Aim of the exercise: Which lines of the material below contain the word "elbow"? List every one of them in full.

Photos of people with keypoints:
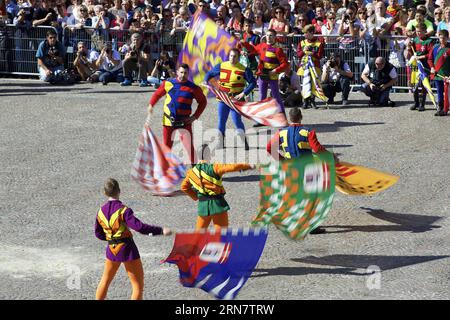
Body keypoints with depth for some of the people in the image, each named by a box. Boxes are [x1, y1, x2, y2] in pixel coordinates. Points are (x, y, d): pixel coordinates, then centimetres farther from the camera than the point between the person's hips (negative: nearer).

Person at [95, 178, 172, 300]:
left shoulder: (101, 211, 0)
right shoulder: (123, 210, -18)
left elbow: (98, 234, 10)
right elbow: (139, 226, -29)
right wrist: (161, 230, -26)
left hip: (112, 250, 6)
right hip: (128, 249, -6)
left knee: (105, 281, 26)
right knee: (138, 286, 3)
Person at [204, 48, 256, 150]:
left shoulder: (244, 69, -7)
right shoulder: (221, 66, 2)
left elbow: (253, 82, -4)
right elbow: (210, 74, 14)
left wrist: (244, 93, -14)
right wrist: (205, 81, -5)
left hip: (236, 99, -3)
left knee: (237, 120, -7)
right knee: (221, 121, 7)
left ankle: (244, 142, 9)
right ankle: (221, 142, 18)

Result of the task:
left elbow: (98, 234, 10)
right elbow: (139, 226, -29)
left elbow: (253, 82, -4)
right elbow: (210, 74, 14)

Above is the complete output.